En cinco minutos, apareció el maestro y, deteniéndose ante el sauce, exclamó afectuosamente:

—Me alegro mucho de verte, Jack. ¿Por qué no has ido a buscarnos en seguida?...

—Señor, ante todo, yo quería verlo a usted. Mi tío me ha ordenado volver. Yo sé que no merezco nada, pero le suplico que me traten con compasión.

—No creo que procedan contigo injustamente, pero tampoco que te traten con gran cariño. Siendo inocentes, Nat y Dan han sufrido por tu causa. Tú, que eres culpable, debes sufrir algo..., ¿verdad? —preguntó el maestro, compadeciendo al chico, pero pensando que merecía un correctivo.

—Sí, señor. Ya le devolví el dinero a Tommy, y dije por escrito que lo sentía muchísimo..., ¿no es bastante? —suspiró entristecido el muchacho.

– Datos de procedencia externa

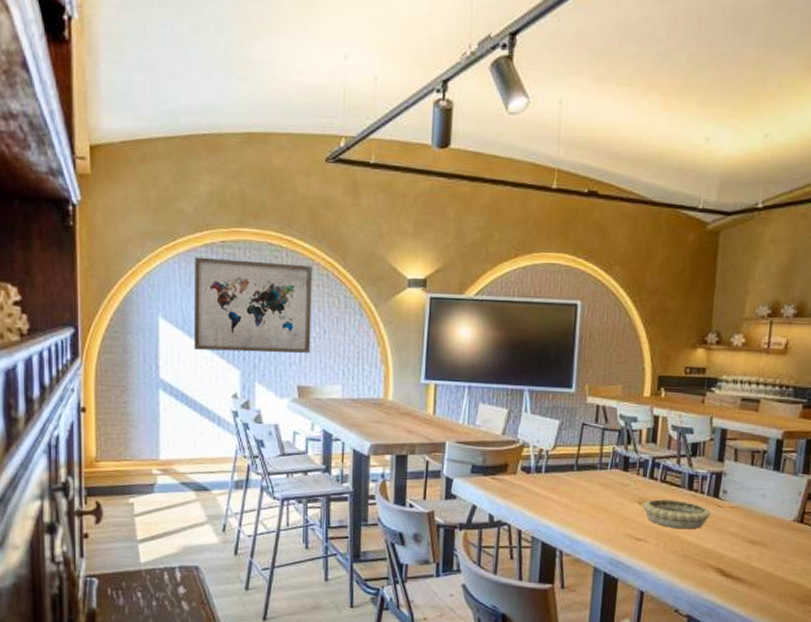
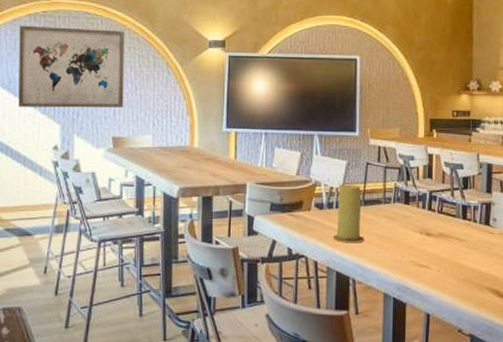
candle: none [539,446,576,512] -> present [332,184,365,243]
decorative bowl: present [642,499,712,530] -> none [423,229,484,255]

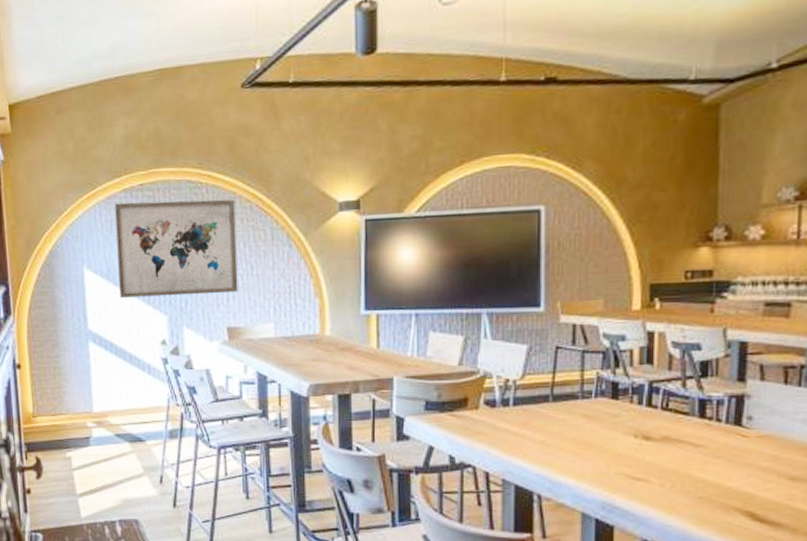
candle: present [332,184,365,243] -> none [509,375,554,450]

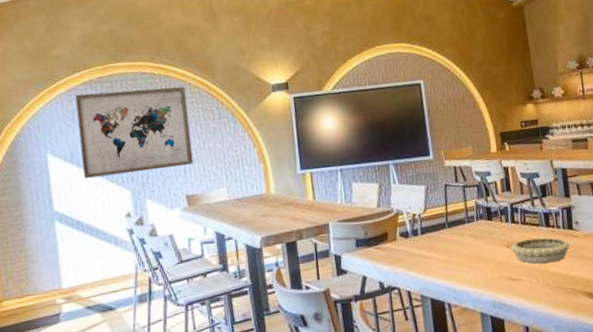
decorative bowl: none [639,431,733,465] -> present [510,237,570,264]

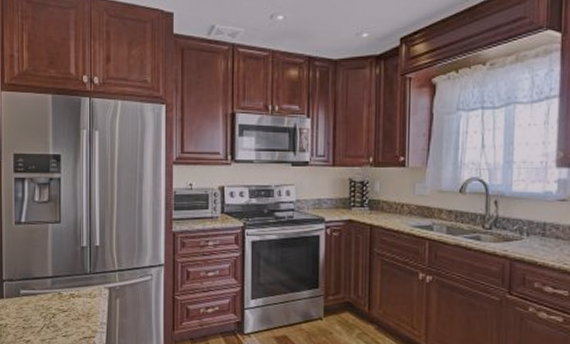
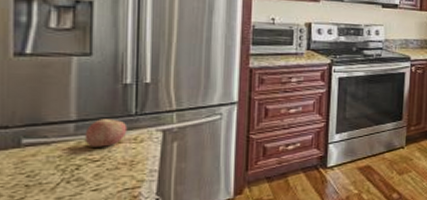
apple: none [57,276,85,300] -> present [84,119,128,147]

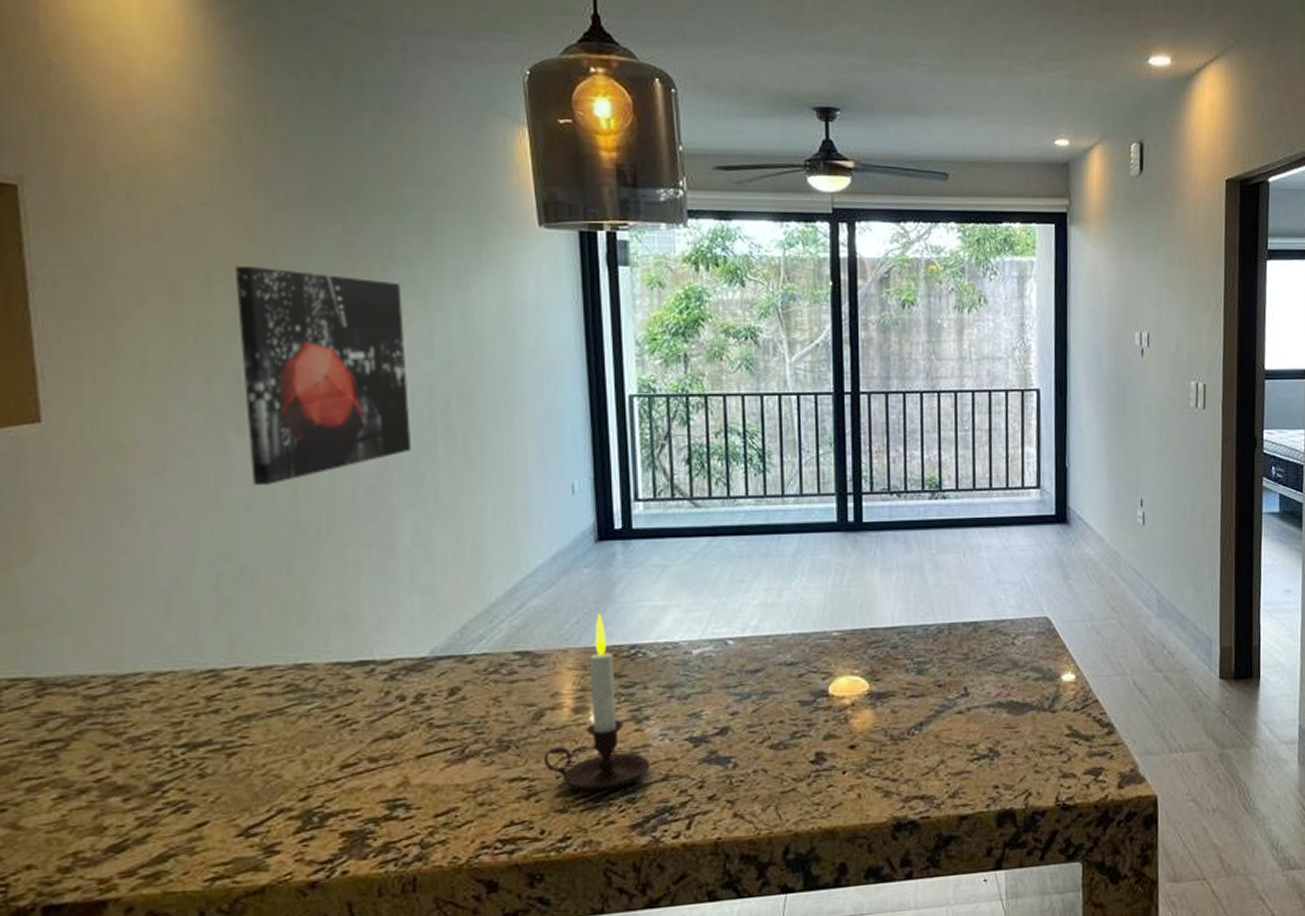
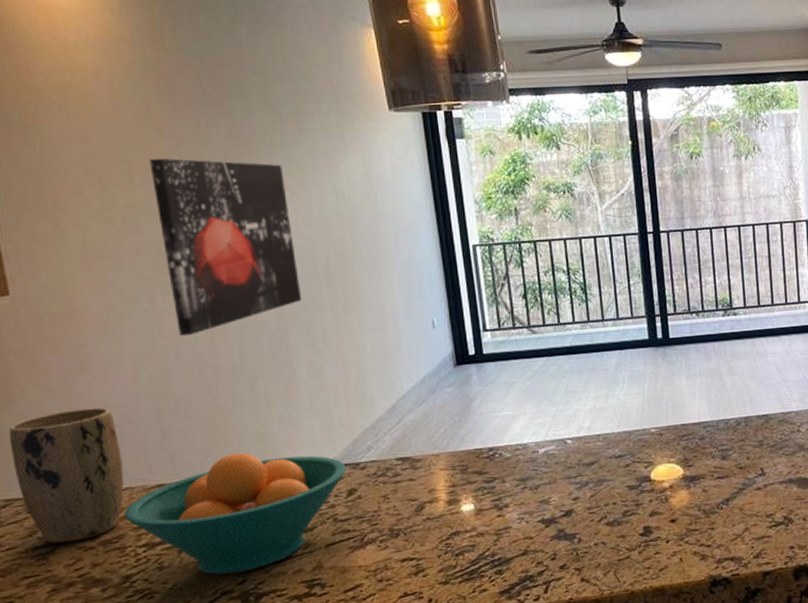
plant pot: none [22,569,166,738] -> present [9,407,124,544]
fruit bowl: none [161,635,449,788] -> present [124,453,346,575]
candle: present [544,613,650,790] -> none [426,423,512,566]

—No. Creo que debes pedir perdón francamente a los niños. No esperes de ellos respeto ni confianza hasta que pase algún tiempo y se convenzan de que estás arrepentido. Yo te ayudaré a rehabilitarte. El hurto y la mentira son cosas abominables y espero que esto te sirva de lección.

—Haré una subasta y venderé mis bienes a precio ínfimo —propuso Jack, queriendo así castigarse en su espíritu comercial.

—Mejor será que los regales, y que emprendas un negocio nuevo. Adopta como lema: La honradez es la mejor política, y tenlo siempre presente en pensamientos, palabras y obras.

La cosa era dura. Sin embargo, Jack accedió porque deseaba reconquistar la amistad de los niños. Su fuerte arraigo del sentimiento de propiedad se rebelaba ante la idea de desprenderse de objetos que le eran muy preciados. Comparado con esto, pedir públicamente perdón era cosa fácil. Con todo, poco apoco, entendía que hay muchas cosas que no se ven ni se tocan, y que valen más que los cortaplumas, anzuelos, etc., y que el dinero mismo.

—Bueno, haré todo lo que usted me ha indicado —dijo con resolución repentina, que satisfizo mucho al señor Bhaer.

—¡Así me gusta! Cuenta conmigo y... ¡manos a la obra!...

Papá Bhaer condujo al desacreditado niño a la sociedad infantil que, al principio, lo recibió fríamente; pero, poco a poco, se reconcilió con él al convencerse de que la lección le había sido provechosa y de que Jack, sinceramente arrepentido y corregido, estaba ansioso por dedicarse a mejores negocios, sobre la base de su nuevo artículo de comercio: la honradez.